Friday, August 8, 2003; Page WE61
Weekend: On Exhibit
Dog Days Get Some Bite at Signal 66 Show
By Michael O'Sullivan
LIKE late-summer gardens after too much rain, the group exhibitions that typically spring up during the slow August gallery season are rarely without weeds. That being said, the 16 artists of Signal 66's "Summer Show 2003" offer a bouquet -- if not an efflorescence -- of work to satisfy the eye.Local stalwart Bill Hill, known mainly for largish, exuberant paintings that can call to mind the meditative color-field abstractions of Leon Berkowitz (only shaken, not stirred), has been exhibiting smaller, quieter works of late. Like those he showed at the Museum of Contemporary Art's recent "F'abstraction" show, Hill here offers a suite of medium-size paintings, each a kind of haiku compared to the artist's more epic expressions of raw emotionalism. And speaking of epic, Arash Mokhtar's amusing "Come See the Fighting Fish Fight" manages to incorporate both classic drama (by quoting John Singleton Copley's "Watson and the Shark," a popular favorite at the National Gallery of Art) and pure pop aesthetics (the painting's title appears in neon above the canvas). It's garish if mindless fun.
True to its name, Kurt Godwin's "Inventory of Everything in the Universe" is equally busy, with a crazy quilt of cartoonish objects -- thimble, windmill, feather, etc. -- painted in pell-mell fashion. The futility of the artist's attempt to include "everything" in a single painting seems at first glance lightweight irony, until learning that the work arose out of Godwin's struggle to deal with his wife's death last year. Perhaps it's the painting's underlying emotion, an attempt to make sense of senselessness that feels both frantic and antic, that gives the work its curious potency.
Lisa Bertnick and Lee Haner each contribute worthy -- and, for different reasons, oddly sexy -- work. Belying his slick, flat surfaces, Haner's reductive paintings (still lifes, you might call them, with such wry titles as "Final Funnel," "Dry Dock" and "Plumb Bob as Perpetual Sex Object") suggest variations on the plug-and-socket style of adolescent humor. They're both decorative and slyly subversive. Bertnick's black-and-white paintings could be abstractions, or simply close-up portraits of cleavage. Evocative of derrieres, breasts and other parts of the body where flesh meets flesh, they have a calligraphic elegance in addition to a lusty heat.

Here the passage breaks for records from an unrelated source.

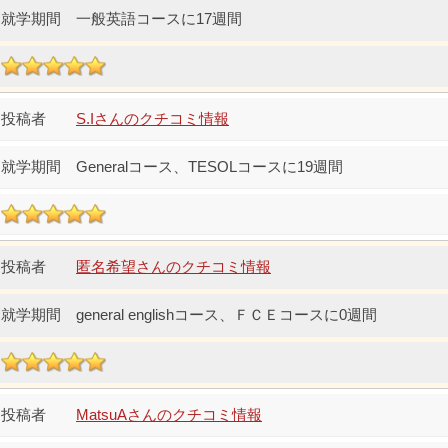
一般英語コースに17週間
S.Iさんのクチコミ情報
Generalコース、TESOLコースに19週間
匿名希望さんのクチコミ情報
general englishコース、ＦＣＥコースに0週間
MatsuAさんのクチコミ情報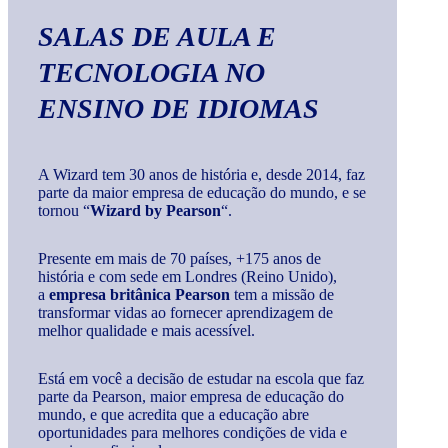
SALAS DE AULA E
TECNOLOGIA
NO
ENSINO DE IDIOMAS
A Wizard tem 30 anos de história e, desde 2014, faz
parte da maior empresa de educação do mundo, e se
tornou “
Wizard by Pearson
“.
Presente em mais de 70 países, +175 anos de
história e com sede em Londres (Reino Unido),
a
empresa britânica Pearson
tem a missão de
transformar vidas ao fornecer aprendizagem de
melhor qualidade e mais acessível.
Está em você a decisão de estudar na escola que faz
parte da Pearson, maior empresa de educação do
mundo, e que acredita que a educação abre
oportunidades para melhores condições de vida e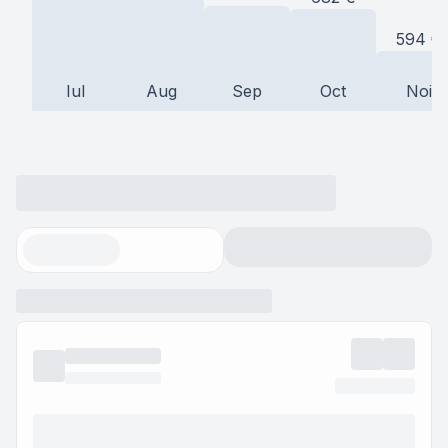
594
€
Iul
Aug
Sep
Oct
Noi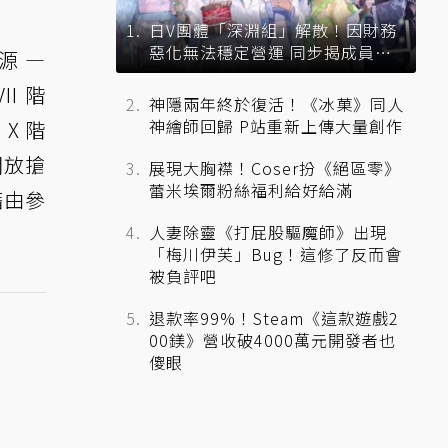
日V團體「深淵組」解散！因財務
惡化無法穩定營運 同步揭成員未
源 —
來去向
I 階
神隱兩年終於復活！《冰菓》同人
神繪師回歸 P站重新上傳大量創作
 X 階
開放搶
展現大胸襟！Coser扮《絕區零》
蕾米埃爾粉絲福利給好給滿
藉由參
人妻除靈《打屁股驅魔師》出現
「梅川伊芙」Bug！這修了反而會
被負評吧
退款率99%！Steam《這款遊戲2
00鎂》營收破4000萬元開發者也
傻眼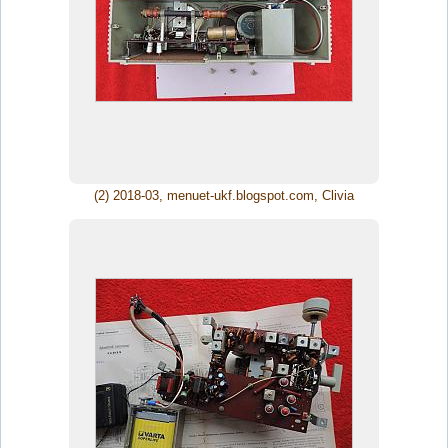
(2) 2018-03, menuet-ukf.blogspot.com, Clivia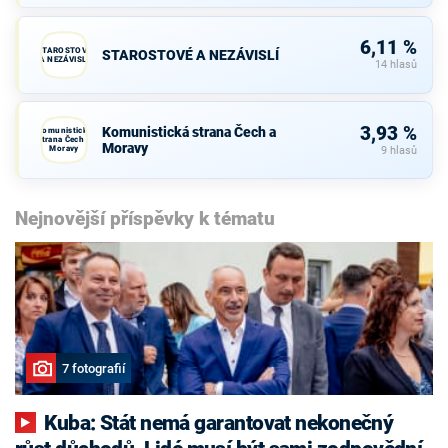
6,11 %
STAROSTOVÉ
STAROSTOVÉ A NEZÁVISLÍ
A NEZÁVISLÍ
14 hlasů
3,93 %
Komunistická strana Čech a
Komunistická
strana Čech a
Moravy
Moravy
9 hlasů
Nejnovější příspěvky k tématu
7 fotografií
Kuba: Stát nemá garantovat nekonečný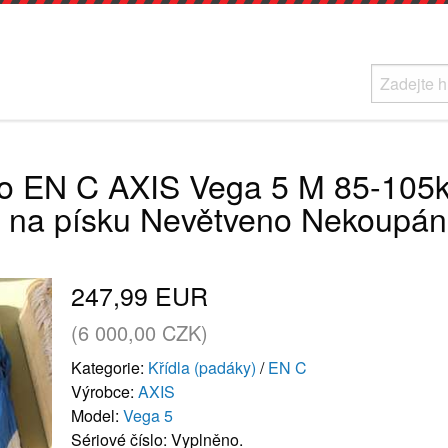
lo EN C AXIS Vega 5 M 85-105k
o na písku Nevětveno Nekoupá
247,99 EUR
(6 000,00 CZK)
Kategorie:
Křídla (padáky)
/
EN C
Výrobce:
AXIS
Model:
Vega 5
Sériové číslo: Vyplněno.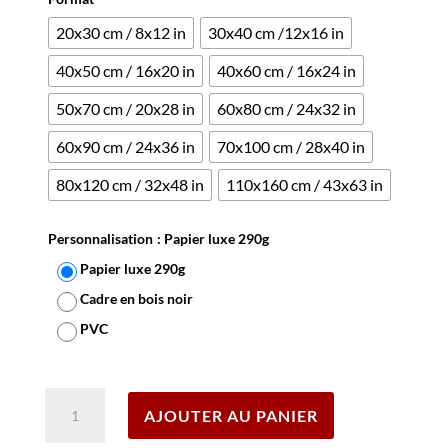
20x30 cm / 8x12 in
30x40 cm /12x16 in
40x50 cm / 16x20 in
40x60 cm / 16x24 in
50x70 cm / 20x28 in
60x80 cm / 24x32 in
60x90 cm / 24x36 in
70x100 cm / 28x40 in
80x120 cm / 32x48 in
110x160 cm / 43x63 in
Personnalisation
: Papier luxe 290g
Papier luxe 290g
Cadre en bois noir
PVC
Effacer
quantité
AJOUTER AU PANIER
de
Affiche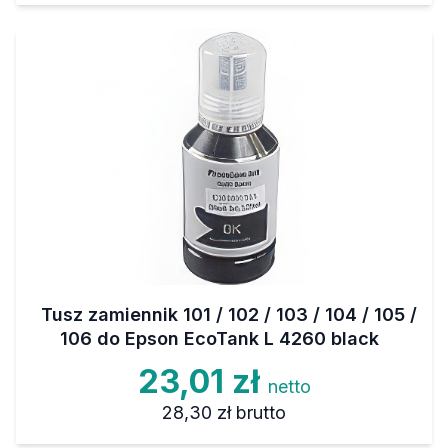
Tusz zamiennik 101 / 102 / 103 / 104 / 105 /
106 do Epson EcoTank L 4260 black
23,01 zł
netto
28,30 zł
brutto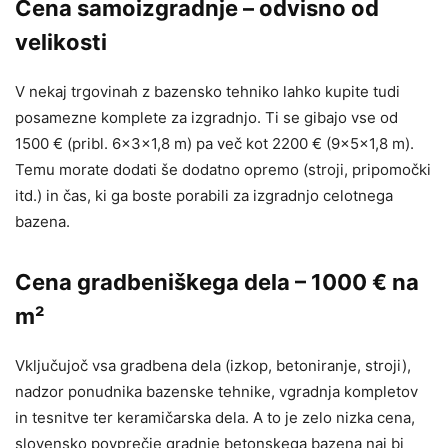
Cena samoizgradnje – odvisno od
velikosti
V nekaj trgovinah z bazensko tehniko lahko kupite tudi
posamezne komplete za izgradnjo. Ti se gibajo vse od
1500 € (pribl. 6x3x1,8 m) pa več kot 2200 € (9x5x1,8 m).
Temu morate dodati še dodatno opremo (stroji, pripomočki
itd.) in čas, ki ga boste porabili za izgradnjo celotnega
bazena.
Cena gradbeniškega dela – 1000 € na
m²
Vključujoč vsa gradbena dela (izkop, betoniranje, stroji),
nadzor ponudnika bazenske tehnike, vgradnja kompletov
in tesnitve ter keramičarska dela. A to je zelo nizka cena,
slovensko povprečje gradnje betonskega bazena naj bi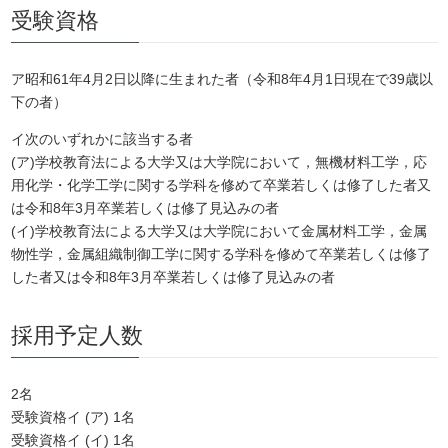
受験資格
ア昭和61年4月2日以降に生まれた者（令和8年4月1日現在で39歳以
下の者）
イ次のいずれかに該当する者
(ア)学校教育法による大学又は大学院において，無機材料工学，応
用化学・化学工学に関する学科を修めて卒業若しくは修了した者又
は令和8年3月卒業若しくは修了見込みの者
(イ)学校教育法による大学又は大学院において金属材料工学，金属
物性学，金属組織制御工学に関する学科を修めて卒業若しくは修了
した者又は令和8年3月卒業若しくは修了見込みの者
採用予定人数
2名
受験資格イ (ア) 1名
受験資格イ (イ) 1名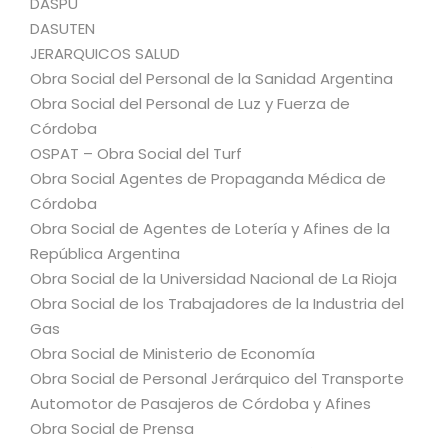
DASPU
DASUTEN
JERARQUICOS SALUD
Obra Social del Personal de la Sanidad Argentina
Obra Social del Personal de Luz y Fuerza de
Córdoba
OSPAT – Obra Social del Turf
Obra Social Agentes de Propaganda Médica de
Córdoba
Obra Social de Agentes de Lotería y Afines de la
República Argentina
Obra Social de la Universidad Nacional de La Rioja
Obra Social de los Trabajadores de la Industria del
Gas
Obra Social de Ministerio de Economía
Obra Social de Personal Jerárquico del Transporte
Automotor de Pasajeros de Córdoba y Afines
Obra Social de Prensa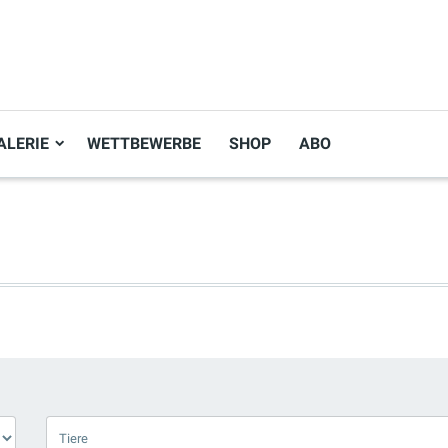
ALERIE
WETTBEWERBE
SHOP
ABO
Bildersuche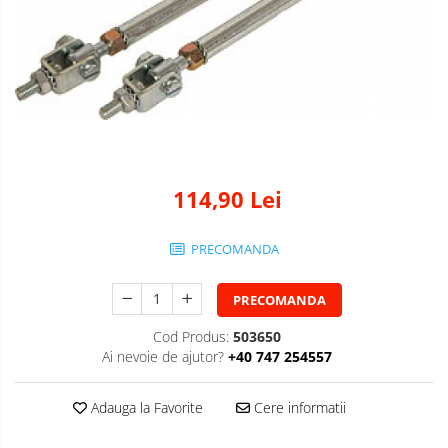
114,90 Lei
PRECOMANDA
PRECOMANDA
Cod Produs:
503650
Ai nevoie de ajutor?
+40 747 254557
Adauga la Favorite
Cere informatii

Other artists worth taking note of include sculptor Mary Early, whose array of triangular pillow forms grace the entrance with an organic minimalism; Thom Flynn, who creates large decoupaged works that are half sculpture, half painting from bits of scavenged billboards and street posters; and sculptor Sarah Wegner, whose skeleton shedding its skin is, despite its grotesqueness, a virtuosic example of the sculptor's craft.
"Summer Show 2003" may not be the most provocative or the liveliest exhibition ever mounted in a space known for liveliness and provocation. In a month of slim pickings, however, it's a bumper crop.
SUMMER SHOW 2003 -- Through Sept. 2 at Signal 66, 926 N St. NW (rear) (Metro: Mount Vernon Square/7th Street-Convention Center). 202-842-3436. www.signal66.com. Open Fridays 5 to 8, Saturdays noon to 5 and by appointment. Free.